This project demonstrates how to preprocess, visualize, and predict handwritten digits using the MNIST dataset. It includes functionalities for downloading and preparing the dataset, visualizing samples, and testing custom handwritten images.
- module5-2.ipynb: Jupyter Notebook for downloading, loading, and preprocessing the MNIST dataset.
- module5-2.py: Python script for visualizing MNIST dataset samples.
- module5-3.ipynb: Jupyter Notebook for testing handwritten images against the MNIST model.
- module5-3.py: Python script for preprocessing and predicting custom handwritten images.
- Downloading and Loading: Learn how to download the MNIST dataset and load it into memory.
- Preprocessing: Understand how to preprocess images, including normalization and reshaping.
- Visualizing Samples: Use Matplotlib to visualize MNIST digit images.

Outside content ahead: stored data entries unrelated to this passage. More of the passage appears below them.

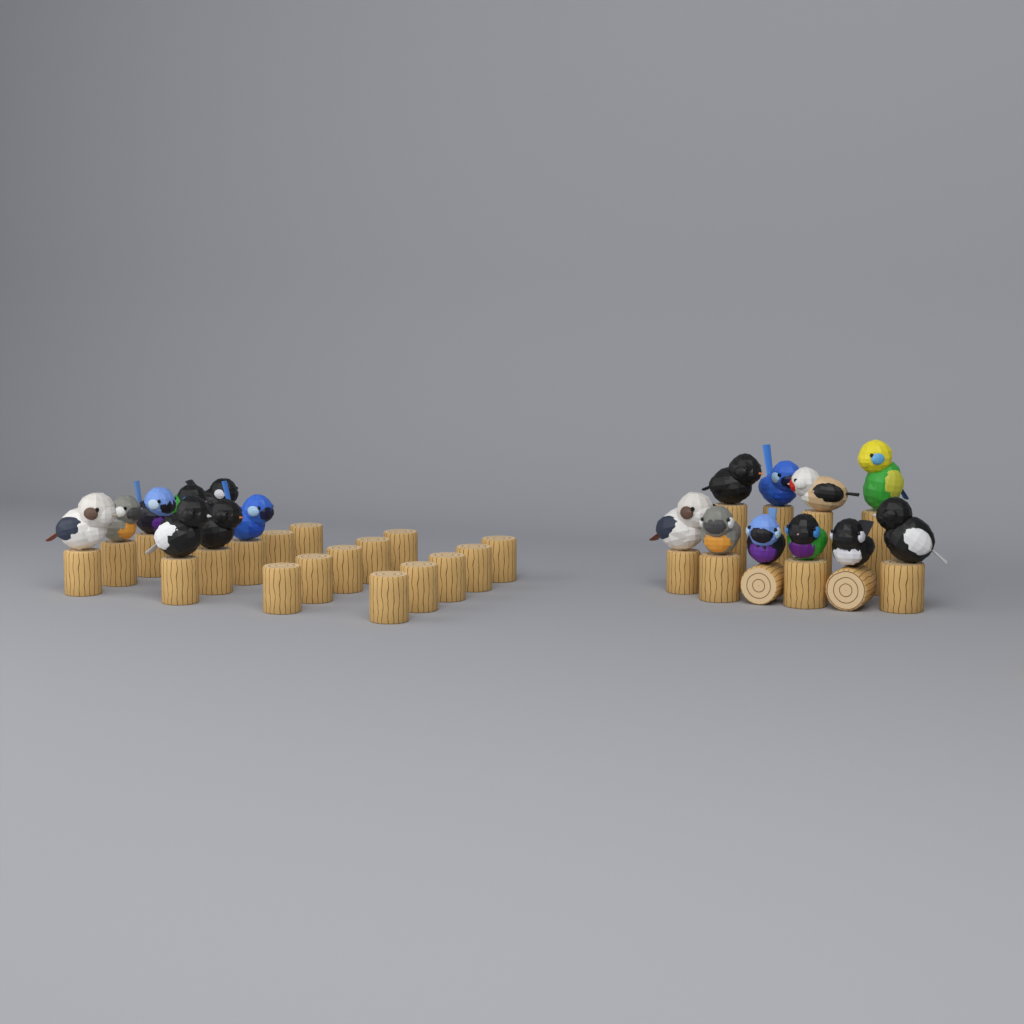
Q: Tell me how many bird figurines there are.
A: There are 18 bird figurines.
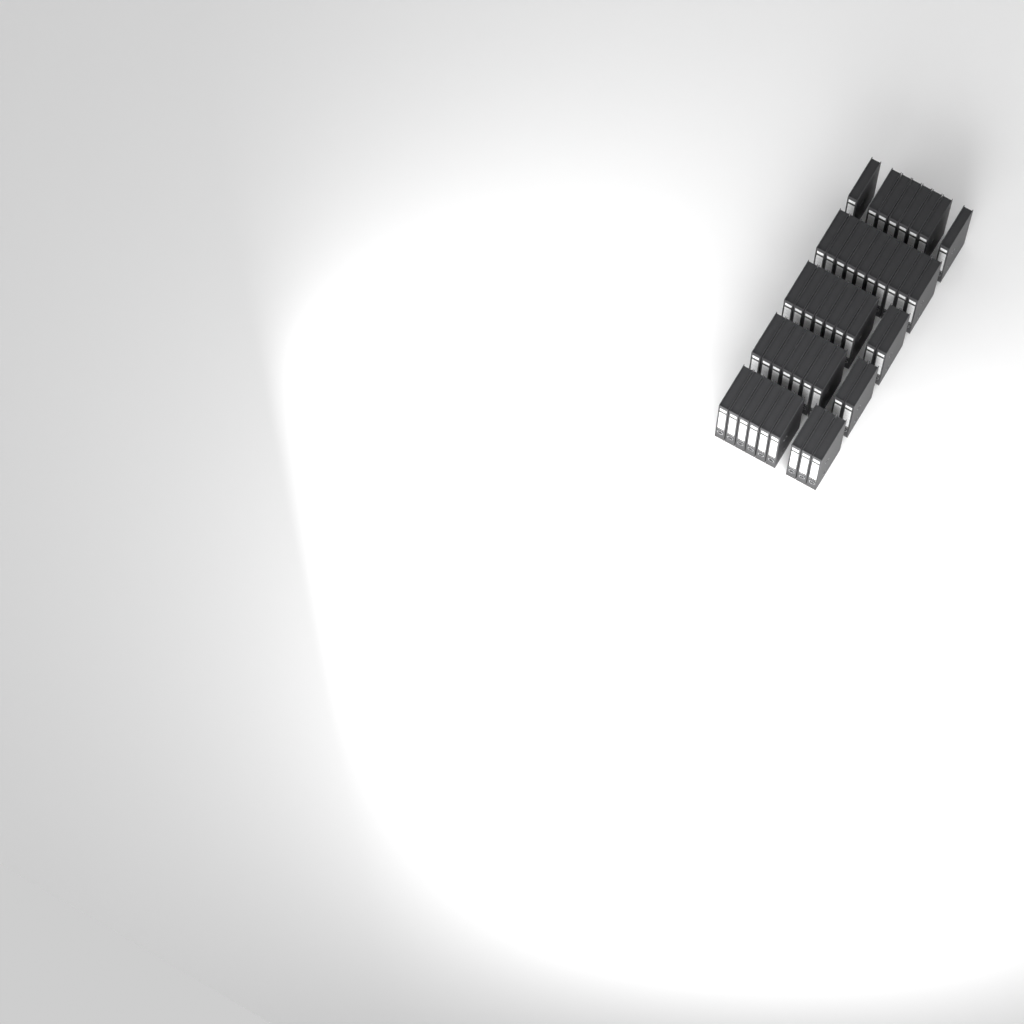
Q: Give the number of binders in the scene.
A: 45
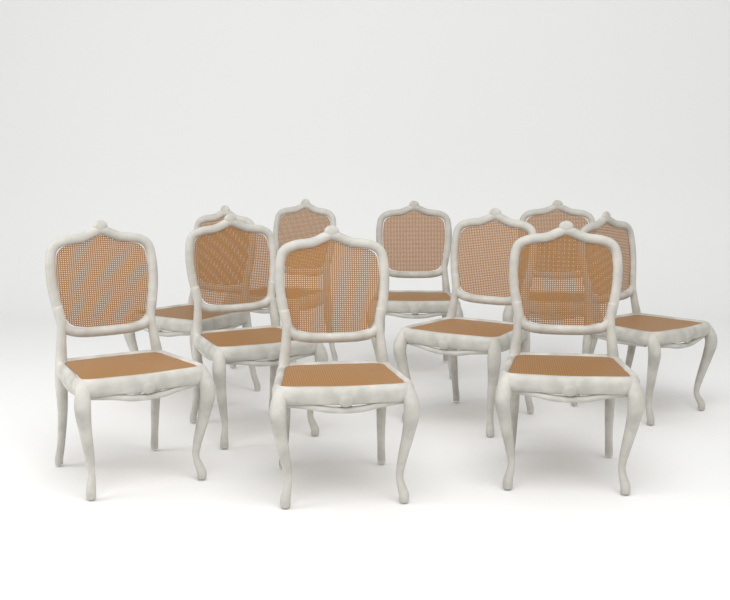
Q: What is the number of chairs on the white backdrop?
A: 10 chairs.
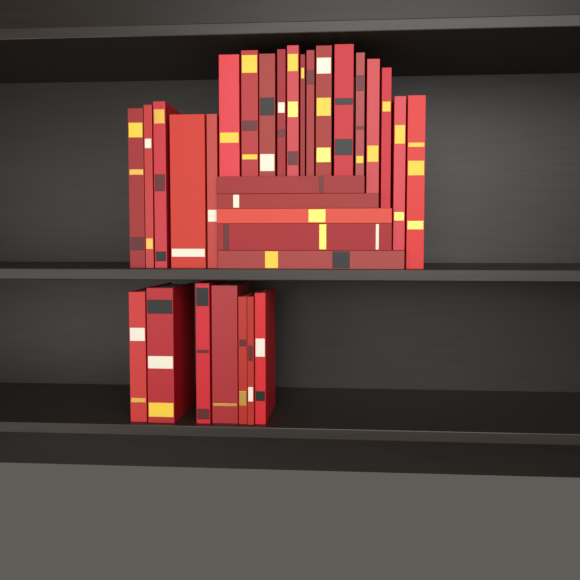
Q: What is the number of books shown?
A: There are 31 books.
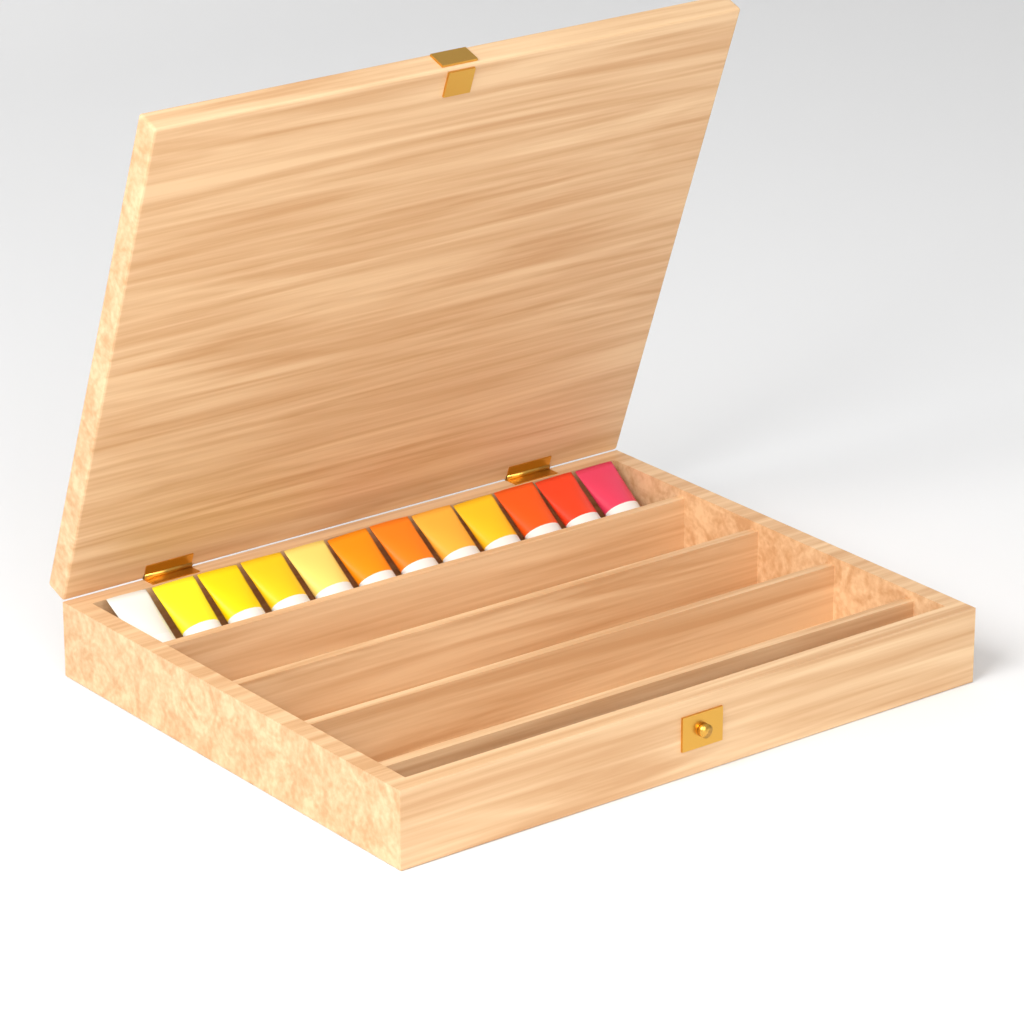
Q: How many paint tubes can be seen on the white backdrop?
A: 12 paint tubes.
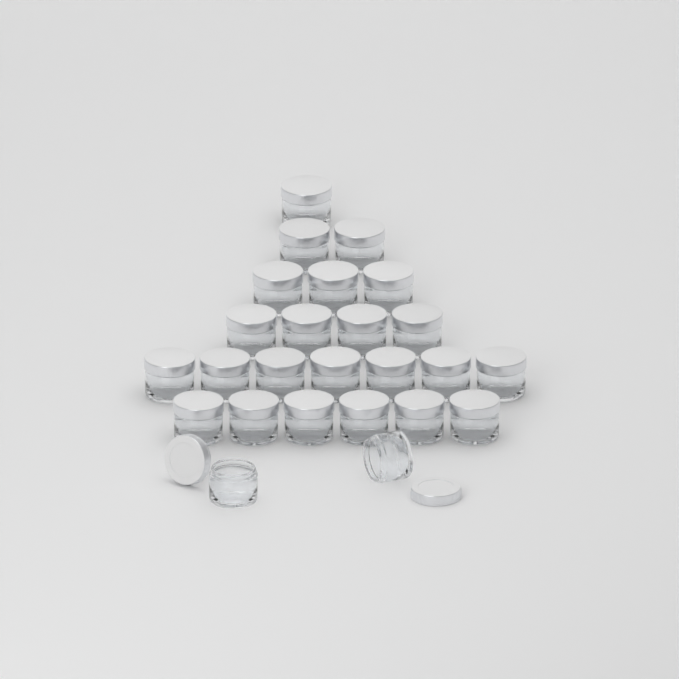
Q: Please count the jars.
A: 25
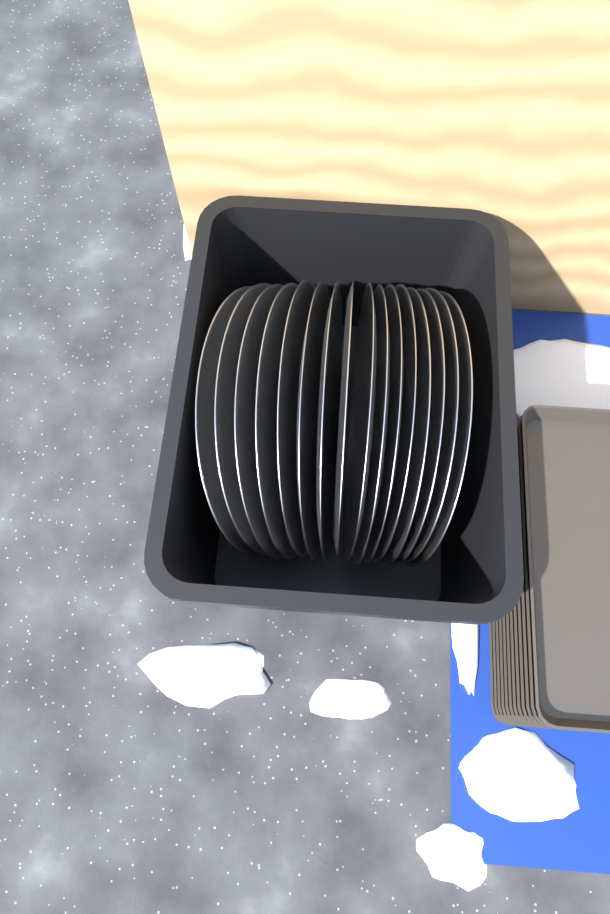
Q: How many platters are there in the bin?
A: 16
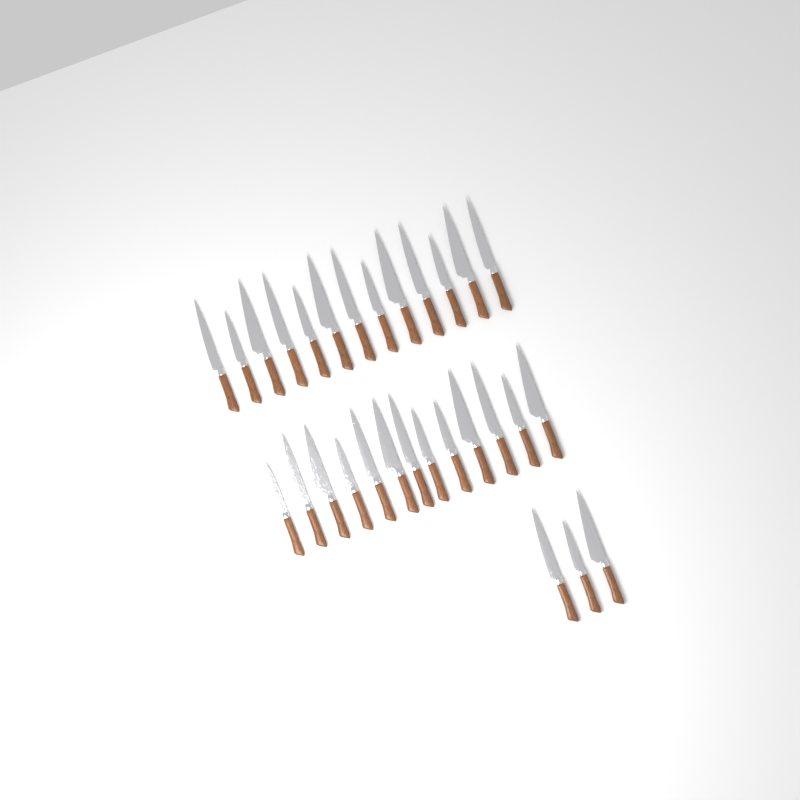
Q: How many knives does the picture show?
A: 29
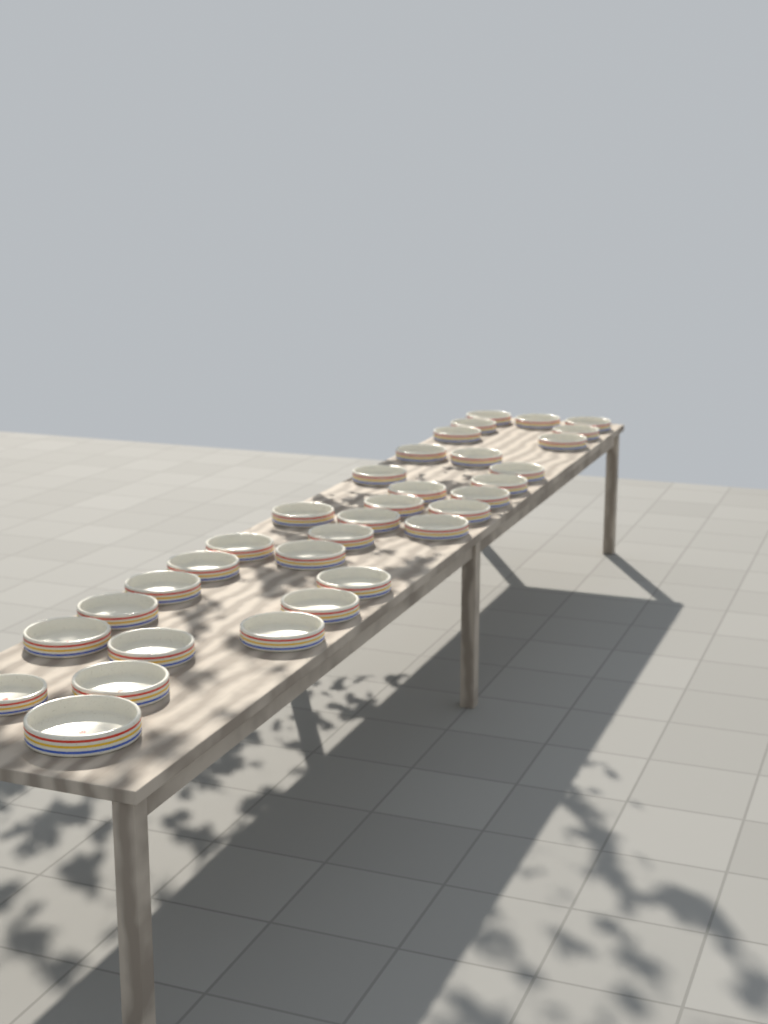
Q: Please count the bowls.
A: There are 33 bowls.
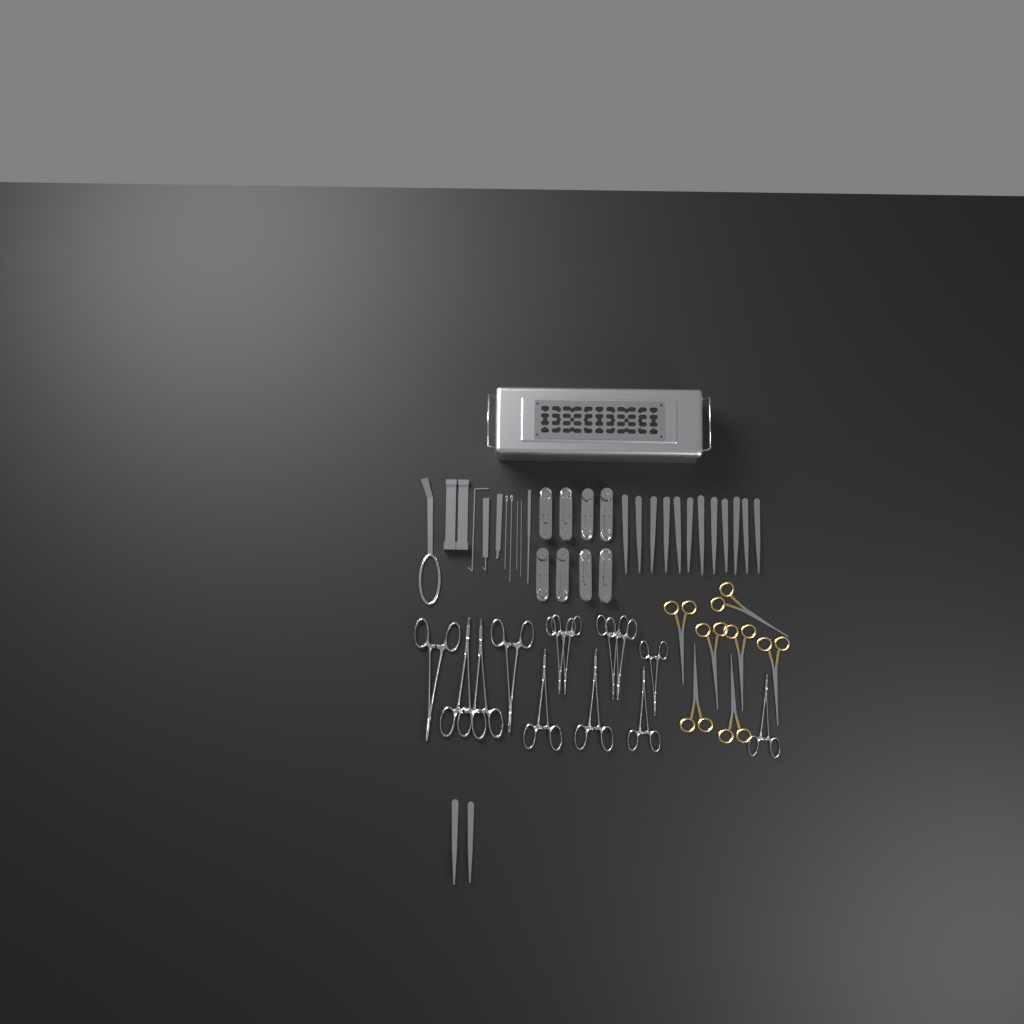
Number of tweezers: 14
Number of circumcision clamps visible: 8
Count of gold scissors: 7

- Comparing Images: Display both original and processed images to understand the preprocessing steps.
- OpenCV: Use OpenCV to read, threshold, and resize images.
- Bounding Box and Padding: Find the bounding box of digits, add padding, and center the digit in a square image.
- Argparse: Create a CLI to specify dataset type and sample index for visualization.
- Sys Module: Use the
sys
module to handle command-line arguments for image file and true digit.
- Mnist Class: Integrate preprocessing steps with the
Mnist
class to make predictions on new data. - Prediction and Validation: Test the model's predictions against the true digit and print the results.
Run the following command to visualize a sample from the MNIST dataset: python module5-2.py train 42 # Display the 42nd training sample
Run the following command to preprocess and predict a custom handwritten image: python module5-3.py <image_filename> <true_digit>
Example: python module5-3.py digit_5.png 5
This project provides a comprehensive understanding of handling the MNIST dataset, from downloading and preprocessing to visualization and prediction. It demonstrates the integration of various tools and libraries to create a complete workflow for digit recognition.